* _Your goal_:
Find each line below containing the word "Profile" and copy it.

* _Stored data_:
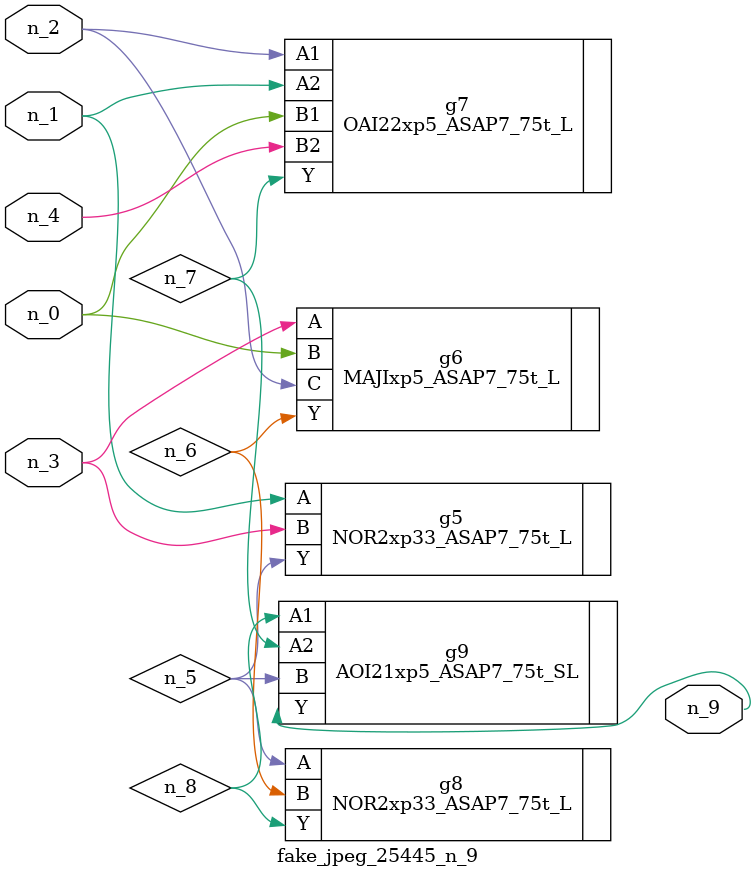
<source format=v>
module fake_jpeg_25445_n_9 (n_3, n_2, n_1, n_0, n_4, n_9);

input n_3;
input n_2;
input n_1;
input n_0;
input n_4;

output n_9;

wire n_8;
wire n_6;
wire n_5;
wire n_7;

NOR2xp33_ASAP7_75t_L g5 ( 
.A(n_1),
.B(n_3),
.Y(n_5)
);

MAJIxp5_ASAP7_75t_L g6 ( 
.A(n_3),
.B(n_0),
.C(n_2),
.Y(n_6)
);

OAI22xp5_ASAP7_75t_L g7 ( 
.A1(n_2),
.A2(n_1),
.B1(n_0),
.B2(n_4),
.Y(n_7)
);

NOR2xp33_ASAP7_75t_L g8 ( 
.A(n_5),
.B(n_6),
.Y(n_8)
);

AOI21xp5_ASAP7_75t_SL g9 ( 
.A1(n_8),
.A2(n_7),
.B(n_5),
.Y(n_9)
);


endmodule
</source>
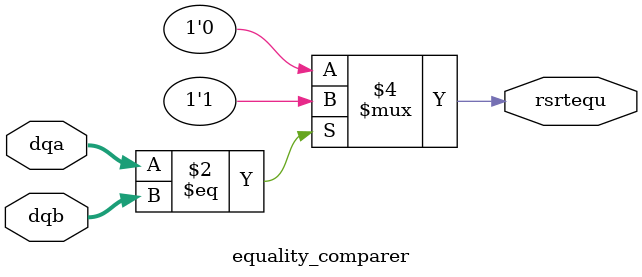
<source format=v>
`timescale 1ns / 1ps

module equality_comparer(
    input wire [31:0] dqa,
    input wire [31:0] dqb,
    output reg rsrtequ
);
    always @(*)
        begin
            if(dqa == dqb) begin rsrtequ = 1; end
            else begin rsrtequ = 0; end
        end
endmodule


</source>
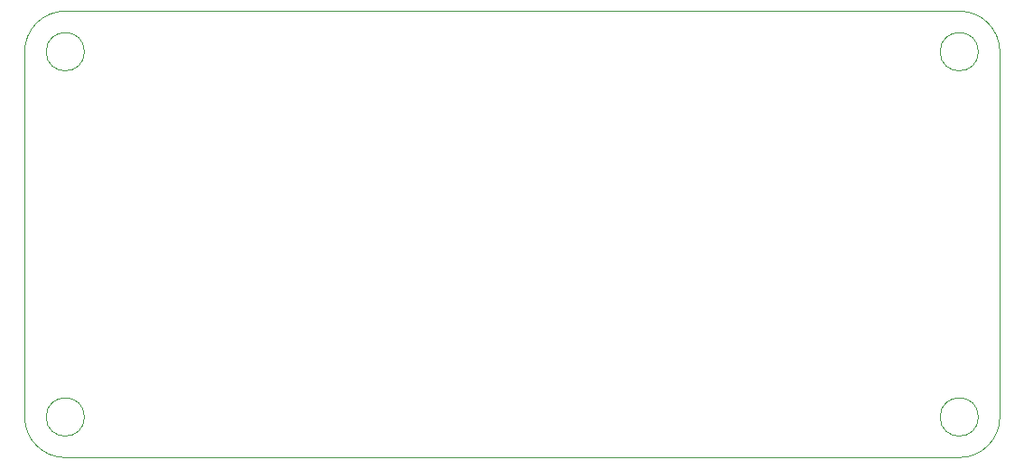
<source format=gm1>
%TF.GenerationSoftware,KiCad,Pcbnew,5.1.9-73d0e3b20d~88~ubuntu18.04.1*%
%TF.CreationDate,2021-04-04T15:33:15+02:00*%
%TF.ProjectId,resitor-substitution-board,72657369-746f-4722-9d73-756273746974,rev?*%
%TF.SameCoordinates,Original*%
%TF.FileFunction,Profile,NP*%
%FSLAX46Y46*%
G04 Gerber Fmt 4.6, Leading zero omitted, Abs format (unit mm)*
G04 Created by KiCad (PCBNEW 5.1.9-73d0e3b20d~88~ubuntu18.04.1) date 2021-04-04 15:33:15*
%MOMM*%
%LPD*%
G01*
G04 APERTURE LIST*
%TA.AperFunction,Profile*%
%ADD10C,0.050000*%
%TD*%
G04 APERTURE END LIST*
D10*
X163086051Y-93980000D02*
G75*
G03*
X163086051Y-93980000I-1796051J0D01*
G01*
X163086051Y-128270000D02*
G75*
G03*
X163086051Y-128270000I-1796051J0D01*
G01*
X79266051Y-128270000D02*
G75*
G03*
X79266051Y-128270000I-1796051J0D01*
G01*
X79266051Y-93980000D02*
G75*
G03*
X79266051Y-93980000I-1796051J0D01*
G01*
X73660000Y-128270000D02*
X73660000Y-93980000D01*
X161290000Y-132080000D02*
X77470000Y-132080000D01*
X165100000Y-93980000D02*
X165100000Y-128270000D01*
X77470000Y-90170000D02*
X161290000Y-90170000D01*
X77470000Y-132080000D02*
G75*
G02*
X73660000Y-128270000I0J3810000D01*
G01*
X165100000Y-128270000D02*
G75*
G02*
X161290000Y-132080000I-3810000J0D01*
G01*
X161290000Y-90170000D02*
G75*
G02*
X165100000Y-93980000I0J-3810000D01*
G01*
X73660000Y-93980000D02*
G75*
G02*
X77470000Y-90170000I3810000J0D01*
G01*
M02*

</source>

* _Task output_:
%TF.FileFunction,Profile,NP*%
%TA.AperFunction,Profile*%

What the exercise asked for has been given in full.